Task inputs:

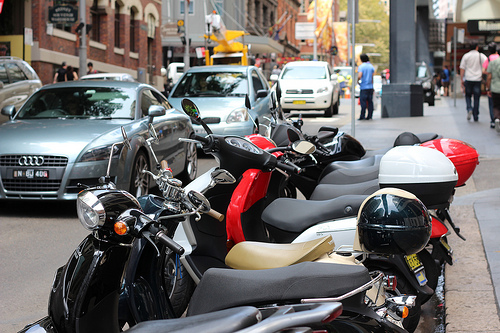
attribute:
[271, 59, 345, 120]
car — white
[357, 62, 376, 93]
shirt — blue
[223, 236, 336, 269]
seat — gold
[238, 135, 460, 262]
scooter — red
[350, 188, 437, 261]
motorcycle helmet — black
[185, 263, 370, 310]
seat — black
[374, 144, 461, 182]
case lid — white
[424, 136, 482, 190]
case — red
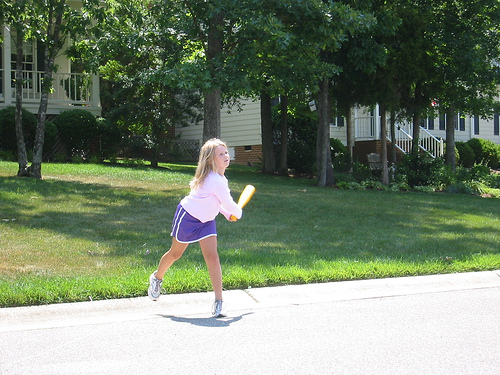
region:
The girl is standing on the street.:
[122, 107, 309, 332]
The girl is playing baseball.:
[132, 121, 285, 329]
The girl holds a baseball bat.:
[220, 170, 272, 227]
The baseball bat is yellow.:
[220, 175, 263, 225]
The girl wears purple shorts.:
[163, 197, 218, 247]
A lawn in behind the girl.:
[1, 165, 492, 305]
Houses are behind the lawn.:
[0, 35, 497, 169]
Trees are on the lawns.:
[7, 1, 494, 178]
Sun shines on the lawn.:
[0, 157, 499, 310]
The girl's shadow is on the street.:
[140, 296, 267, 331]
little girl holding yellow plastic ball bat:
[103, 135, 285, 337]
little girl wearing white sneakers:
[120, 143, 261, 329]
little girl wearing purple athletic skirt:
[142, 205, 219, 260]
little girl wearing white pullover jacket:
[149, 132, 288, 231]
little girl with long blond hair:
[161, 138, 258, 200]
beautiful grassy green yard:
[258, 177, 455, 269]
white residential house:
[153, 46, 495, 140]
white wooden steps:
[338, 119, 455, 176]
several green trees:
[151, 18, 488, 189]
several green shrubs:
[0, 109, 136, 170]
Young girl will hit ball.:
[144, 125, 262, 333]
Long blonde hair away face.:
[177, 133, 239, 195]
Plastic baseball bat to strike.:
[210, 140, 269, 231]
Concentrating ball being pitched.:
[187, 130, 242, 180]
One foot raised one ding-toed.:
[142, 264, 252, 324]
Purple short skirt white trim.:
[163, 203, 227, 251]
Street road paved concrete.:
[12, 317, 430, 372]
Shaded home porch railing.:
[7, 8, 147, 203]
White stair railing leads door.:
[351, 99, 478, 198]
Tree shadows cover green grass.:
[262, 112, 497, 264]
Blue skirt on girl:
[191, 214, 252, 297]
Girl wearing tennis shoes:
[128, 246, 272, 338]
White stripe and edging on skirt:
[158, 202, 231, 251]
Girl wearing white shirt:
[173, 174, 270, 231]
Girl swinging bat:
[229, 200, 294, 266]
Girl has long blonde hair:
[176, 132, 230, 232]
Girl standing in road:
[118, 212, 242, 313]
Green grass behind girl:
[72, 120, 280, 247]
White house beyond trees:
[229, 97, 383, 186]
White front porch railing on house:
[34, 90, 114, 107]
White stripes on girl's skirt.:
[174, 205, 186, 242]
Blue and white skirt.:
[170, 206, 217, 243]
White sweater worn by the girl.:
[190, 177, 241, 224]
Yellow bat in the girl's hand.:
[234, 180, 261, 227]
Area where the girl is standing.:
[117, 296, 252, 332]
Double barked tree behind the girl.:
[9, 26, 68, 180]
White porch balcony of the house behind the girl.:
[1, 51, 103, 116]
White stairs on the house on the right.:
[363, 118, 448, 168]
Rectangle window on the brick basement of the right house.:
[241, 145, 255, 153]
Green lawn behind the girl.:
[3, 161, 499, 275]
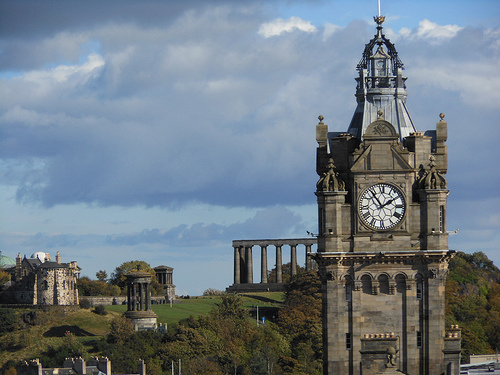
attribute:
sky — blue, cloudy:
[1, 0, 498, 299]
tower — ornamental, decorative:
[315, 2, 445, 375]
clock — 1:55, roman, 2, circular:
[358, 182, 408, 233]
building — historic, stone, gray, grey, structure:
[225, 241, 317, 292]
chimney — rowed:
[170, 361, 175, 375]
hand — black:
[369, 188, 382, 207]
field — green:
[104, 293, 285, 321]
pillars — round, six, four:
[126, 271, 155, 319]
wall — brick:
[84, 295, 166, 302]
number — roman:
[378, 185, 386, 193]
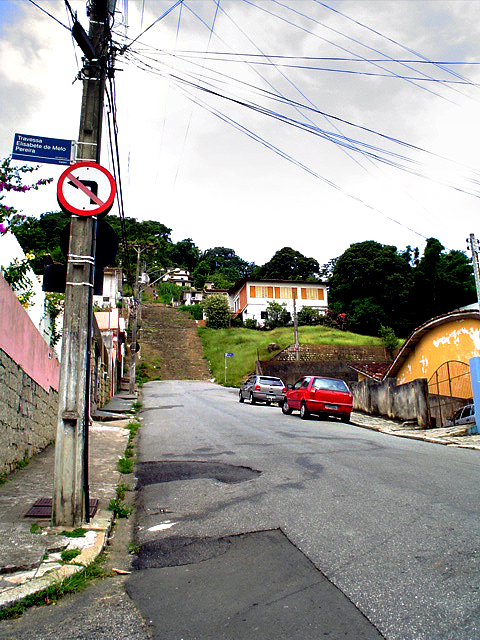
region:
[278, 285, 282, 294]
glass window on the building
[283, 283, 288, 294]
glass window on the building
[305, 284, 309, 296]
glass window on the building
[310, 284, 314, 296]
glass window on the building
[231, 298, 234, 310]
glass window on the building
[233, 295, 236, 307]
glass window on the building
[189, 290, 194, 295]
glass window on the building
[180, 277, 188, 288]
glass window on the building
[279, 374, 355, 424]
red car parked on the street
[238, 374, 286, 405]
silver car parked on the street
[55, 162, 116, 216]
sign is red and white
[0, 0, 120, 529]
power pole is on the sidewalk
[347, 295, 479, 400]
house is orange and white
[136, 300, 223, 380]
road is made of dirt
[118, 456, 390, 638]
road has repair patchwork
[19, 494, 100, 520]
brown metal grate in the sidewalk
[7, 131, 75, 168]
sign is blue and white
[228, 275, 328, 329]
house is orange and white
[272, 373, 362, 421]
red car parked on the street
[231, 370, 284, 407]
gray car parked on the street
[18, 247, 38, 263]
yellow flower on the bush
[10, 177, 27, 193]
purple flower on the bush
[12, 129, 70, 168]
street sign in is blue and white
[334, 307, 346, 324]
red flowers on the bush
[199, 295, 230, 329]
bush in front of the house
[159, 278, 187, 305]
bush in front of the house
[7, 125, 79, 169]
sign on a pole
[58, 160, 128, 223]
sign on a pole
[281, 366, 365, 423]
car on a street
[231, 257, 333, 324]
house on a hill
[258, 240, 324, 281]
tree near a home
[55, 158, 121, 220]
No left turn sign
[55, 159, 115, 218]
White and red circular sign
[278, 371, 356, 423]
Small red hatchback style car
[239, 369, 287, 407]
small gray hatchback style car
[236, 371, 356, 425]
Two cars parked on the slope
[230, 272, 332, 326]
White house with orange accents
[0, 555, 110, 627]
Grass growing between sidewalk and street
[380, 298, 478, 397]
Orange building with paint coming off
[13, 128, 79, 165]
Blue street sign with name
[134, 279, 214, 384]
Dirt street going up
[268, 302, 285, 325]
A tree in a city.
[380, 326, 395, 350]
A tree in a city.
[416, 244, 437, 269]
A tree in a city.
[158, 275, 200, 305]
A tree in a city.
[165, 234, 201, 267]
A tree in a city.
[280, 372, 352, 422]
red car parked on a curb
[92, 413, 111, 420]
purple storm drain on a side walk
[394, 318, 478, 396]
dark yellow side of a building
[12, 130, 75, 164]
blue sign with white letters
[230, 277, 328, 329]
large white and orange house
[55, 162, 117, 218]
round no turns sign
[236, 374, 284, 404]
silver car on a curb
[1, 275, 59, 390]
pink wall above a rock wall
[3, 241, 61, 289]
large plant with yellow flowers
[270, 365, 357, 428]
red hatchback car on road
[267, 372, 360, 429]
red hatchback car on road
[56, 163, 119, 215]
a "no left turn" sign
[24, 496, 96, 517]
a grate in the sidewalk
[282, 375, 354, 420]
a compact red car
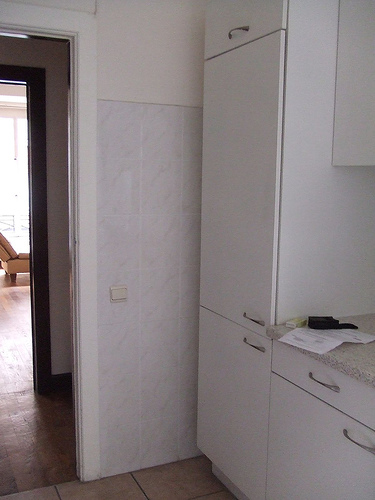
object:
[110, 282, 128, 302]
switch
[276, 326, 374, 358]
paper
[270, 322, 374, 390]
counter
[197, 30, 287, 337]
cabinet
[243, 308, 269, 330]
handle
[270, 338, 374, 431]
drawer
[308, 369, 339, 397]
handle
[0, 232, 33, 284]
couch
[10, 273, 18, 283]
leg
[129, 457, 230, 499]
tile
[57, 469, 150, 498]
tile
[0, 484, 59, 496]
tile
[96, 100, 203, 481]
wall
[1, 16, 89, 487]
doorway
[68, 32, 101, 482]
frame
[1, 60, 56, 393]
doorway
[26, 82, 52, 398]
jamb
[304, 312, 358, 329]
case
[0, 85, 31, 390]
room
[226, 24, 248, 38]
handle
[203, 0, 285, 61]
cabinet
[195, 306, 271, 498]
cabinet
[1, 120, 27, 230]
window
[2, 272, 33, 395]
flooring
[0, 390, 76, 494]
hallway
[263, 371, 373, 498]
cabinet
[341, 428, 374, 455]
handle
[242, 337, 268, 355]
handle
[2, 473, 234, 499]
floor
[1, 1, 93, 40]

Aim of the exercise: Copy out the lines starting with the line containing "[199, 295, 230, 329]" and going on through the line containing "Small red hatchback style car", both included.

Problem solution:
[199, 295, 230, 329]
bush in front of the house
[159, 278, 187, 305]
bush in front of the house
[7, 125, 79, 169]
sign on a pole
[58, 160, 128, 223]
sign on a pole
[281, 366, 365, 423]
car on a street
[231, 257, 333, 324]
house on a hill
[258, 240, 324, 281]
tree near a home
[55, 158, 121, 220]
No left turn sign
[55, 159, 115, 218]
White and red circular sign
[278, 371, 356, 423]
Small red hatchback style car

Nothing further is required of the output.